Genetic Modification of Lignin Biosynthetic Pathway in Populus ciliata Wall. via Agrobacterium-Mediated Antisense CAD Gene Transfer for Quality Paper Production

The present studies describe the development of transgenic Himalayan poplar (Populus ciliata Wall.) plants via Agrobacterium-mediated antisense cinnamyl alcohol dehydrogenase (CAD) gene transfer for genetic modification of lignin biosynthetic pathway for lowering down the lignin content by post-transcriptional silencing of CAD gene.

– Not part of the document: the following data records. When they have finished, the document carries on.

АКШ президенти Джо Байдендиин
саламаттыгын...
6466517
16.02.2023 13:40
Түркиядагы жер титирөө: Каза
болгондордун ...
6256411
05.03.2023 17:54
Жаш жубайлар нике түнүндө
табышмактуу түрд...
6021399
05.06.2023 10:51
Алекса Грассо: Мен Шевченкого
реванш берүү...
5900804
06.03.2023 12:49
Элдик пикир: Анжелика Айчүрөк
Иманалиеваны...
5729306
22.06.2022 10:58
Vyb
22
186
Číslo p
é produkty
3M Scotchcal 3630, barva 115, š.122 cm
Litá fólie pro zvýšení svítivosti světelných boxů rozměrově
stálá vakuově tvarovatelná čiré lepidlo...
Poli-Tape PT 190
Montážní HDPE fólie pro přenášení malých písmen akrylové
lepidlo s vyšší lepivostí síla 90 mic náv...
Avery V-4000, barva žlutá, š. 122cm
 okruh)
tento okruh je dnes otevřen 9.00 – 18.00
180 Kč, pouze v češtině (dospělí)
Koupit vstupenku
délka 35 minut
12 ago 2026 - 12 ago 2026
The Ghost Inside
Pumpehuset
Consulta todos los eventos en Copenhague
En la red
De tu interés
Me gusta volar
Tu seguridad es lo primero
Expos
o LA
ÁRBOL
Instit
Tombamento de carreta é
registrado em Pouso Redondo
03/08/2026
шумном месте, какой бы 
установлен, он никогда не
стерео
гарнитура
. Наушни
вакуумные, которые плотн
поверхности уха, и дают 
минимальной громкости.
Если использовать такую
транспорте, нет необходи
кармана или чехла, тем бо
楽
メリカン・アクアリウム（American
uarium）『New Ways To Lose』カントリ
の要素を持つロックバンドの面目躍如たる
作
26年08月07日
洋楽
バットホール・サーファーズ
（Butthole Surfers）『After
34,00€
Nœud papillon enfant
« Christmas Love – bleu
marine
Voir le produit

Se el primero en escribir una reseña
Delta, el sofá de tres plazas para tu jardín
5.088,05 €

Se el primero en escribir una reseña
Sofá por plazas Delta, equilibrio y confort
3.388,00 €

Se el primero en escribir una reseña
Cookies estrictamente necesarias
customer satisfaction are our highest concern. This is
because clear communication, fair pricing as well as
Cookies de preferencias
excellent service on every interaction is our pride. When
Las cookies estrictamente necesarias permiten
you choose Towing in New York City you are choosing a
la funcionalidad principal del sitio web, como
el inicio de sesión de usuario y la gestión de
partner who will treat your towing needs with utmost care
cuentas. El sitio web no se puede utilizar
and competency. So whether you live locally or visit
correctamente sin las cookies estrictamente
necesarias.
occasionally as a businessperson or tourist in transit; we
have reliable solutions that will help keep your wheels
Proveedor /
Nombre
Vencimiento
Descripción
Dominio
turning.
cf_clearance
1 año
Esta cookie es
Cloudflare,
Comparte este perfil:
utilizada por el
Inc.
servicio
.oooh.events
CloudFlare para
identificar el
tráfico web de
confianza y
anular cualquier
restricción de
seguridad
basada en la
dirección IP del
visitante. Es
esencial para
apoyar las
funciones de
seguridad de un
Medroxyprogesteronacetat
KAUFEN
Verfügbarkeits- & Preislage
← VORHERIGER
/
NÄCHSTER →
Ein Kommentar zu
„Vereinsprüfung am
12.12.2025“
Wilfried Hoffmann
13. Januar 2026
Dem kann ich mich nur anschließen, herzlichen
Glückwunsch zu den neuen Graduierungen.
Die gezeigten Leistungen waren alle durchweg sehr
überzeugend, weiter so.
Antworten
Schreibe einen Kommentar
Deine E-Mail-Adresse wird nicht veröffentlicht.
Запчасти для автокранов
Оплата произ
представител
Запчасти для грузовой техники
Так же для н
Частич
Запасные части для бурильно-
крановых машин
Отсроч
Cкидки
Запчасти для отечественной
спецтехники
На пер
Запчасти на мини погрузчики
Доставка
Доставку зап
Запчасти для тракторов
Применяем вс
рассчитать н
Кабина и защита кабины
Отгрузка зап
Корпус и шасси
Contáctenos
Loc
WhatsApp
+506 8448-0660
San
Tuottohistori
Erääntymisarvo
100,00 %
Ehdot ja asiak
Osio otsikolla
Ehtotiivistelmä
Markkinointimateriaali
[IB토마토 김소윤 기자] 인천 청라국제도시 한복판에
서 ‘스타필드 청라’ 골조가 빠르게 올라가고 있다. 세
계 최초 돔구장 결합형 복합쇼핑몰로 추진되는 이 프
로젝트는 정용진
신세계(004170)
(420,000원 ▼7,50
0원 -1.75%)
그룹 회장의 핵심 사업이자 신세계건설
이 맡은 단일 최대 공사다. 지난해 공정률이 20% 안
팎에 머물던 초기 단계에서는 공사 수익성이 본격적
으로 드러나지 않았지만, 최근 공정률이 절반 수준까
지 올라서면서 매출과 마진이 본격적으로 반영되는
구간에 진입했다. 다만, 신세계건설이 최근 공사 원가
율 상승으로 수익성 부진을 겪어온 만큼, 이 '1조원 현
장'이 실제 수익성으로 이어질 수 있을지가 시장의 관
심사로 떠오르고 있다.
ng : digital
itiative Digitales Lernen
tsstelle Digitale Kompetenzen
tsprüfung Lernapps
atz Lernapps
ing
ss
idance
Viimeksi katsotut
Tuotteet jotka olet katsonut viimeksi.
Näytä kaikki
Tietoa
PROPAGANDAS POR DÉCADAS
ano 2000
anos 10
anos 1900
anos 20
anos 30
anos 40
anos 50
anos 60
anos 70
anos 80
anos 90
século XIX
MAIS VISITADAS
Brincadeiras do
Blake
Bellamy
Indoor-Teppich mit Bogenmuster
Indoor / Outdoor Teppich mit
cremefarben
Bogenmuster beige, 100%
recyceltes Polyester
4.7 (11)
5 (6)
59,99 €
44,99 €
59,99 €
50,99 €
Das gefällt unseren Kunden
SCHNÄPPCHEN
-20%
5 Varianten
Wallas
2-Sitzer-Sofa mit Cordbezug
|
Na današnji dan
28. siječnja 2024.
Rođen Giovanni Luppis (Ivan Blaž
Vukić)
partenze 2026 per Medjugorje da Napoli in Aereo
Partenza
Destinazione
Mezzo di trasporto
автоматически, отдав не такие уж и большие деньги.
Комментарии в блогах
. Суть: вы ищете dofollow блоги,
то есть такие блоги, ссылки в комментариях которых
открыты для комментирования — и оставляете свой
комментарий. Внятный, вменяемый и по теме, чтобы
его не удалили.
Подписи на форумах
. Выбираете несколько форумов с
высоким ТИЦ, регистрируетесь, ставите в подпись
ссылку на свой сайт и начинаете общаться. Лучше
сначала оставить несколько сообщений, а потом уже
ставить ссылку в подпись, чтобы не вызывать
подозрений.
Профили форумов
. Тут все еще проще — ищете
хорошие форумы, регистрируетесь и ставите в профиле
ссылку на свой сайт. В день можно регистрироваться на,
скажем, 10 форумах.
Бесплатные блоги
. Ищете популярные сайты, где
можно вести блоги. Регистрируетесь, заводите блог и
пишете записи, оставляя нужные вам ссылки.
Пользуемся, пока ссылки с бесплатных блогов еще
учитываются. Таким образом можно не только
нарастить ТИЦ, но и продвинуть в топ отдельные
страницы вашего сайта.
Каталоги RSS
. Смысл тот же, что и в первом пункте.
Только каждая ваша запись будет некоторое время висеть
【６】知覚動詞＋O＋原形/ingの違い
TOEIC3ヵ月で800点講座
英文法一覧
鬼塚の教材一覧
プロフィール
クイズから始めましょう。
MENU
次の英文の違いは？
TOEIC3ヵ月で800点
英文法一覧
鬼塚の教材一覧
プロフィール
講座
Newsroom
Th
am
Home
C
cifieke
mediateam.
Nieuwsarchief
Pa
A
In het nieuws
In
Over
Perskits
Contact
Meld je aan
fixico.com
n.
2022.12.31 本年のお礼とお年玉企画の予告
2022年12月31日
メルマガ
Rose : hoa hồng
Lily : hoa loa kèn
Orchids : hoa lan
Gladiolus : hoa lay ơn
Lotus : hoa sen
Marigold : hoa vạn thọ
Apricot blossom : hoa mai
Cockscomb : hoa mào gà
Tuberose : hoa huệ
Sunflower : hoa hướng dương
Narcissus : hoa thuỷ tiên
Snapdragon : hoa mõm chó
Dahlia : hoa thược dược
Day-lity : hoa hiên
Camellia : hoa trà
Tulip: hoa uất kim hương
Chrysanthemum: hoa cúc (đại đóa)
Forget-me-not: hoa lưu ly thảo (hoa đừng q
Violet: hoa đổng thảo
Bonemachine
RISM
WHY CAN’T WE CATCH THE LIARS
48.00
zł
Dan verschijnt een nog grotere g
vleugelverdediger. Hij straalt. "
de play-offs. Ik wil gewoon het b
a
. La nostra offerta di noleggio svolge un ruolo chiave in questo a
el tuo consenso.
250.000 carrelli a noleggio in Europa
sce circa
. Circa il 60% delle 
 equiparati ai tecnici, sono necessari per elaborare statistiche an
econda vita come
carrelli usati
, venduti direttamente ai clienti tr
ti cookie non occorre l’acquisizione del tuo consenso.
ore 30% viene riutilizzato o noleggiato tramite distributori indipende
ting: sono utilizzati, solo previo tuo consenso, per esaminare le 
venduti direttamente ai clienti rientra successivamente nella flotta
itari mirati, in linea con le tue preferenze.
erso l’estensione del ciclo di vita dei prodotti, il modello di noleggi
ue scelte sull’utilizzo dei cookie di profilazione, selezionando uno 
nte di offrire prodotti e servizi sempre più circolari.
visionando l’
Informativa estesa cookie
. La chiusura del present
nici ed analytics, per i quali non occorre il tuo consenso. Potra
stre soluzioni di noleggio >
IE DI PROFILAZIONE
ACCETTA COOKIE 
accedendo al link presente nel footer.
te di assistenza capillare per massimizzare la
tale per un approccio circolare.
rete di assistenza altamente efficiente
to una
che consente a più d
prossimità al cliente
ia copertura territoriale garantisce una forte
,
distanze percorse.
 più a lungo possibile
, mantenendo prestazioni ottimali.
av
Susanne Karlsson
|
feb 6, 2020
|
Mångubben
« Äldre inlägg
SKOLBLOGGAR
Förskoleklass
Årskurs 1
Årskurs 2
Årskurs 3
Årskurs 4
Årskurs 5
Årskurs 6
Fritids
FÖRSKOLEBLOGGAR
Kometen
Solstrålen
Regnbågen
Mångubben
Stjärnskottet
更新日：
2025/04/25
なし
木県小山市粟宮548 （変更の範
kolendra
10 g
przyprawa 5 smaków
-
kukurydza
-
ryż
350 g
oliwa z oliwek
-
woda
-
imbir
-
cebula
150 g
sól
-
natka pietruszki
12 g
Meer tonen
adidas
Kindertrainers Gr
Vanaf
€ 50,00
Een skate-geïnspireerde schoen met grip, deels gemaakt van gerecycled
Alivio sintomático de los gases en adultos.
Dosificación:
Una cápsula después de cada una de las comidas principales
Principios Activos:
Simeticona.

Agrobacterium tumefaciens strain C58C1rifR(pMP90) harboring CAD gene in antisense orientation and npt-II gene in a binary vector p35SASCAD was used for genetic transformation experiments. By combining the best treatments of 48 h pre-culturing and 48 h co-cultivation time periods, a transformation frequency of 14 % was obtained from petiole explant of P. ciliata. Out of total 9 randomly selected putative transgenic plants of P. ciliata, five were found to show the presence and integration of npt-II gene in poplar genome as confirmed by PCR using npt-II gene specific primers. npt-II gene which is transferred along with antisense CAD gene (in the same gene construct), got amplified with gene specific primers at 0.7 Kb. The lignin content of transgenic plants of P.ciliata was found to be reduced by a fraction of 3–4 % as compared to the control plants after 4 months of transfer to the greenhouse conditions.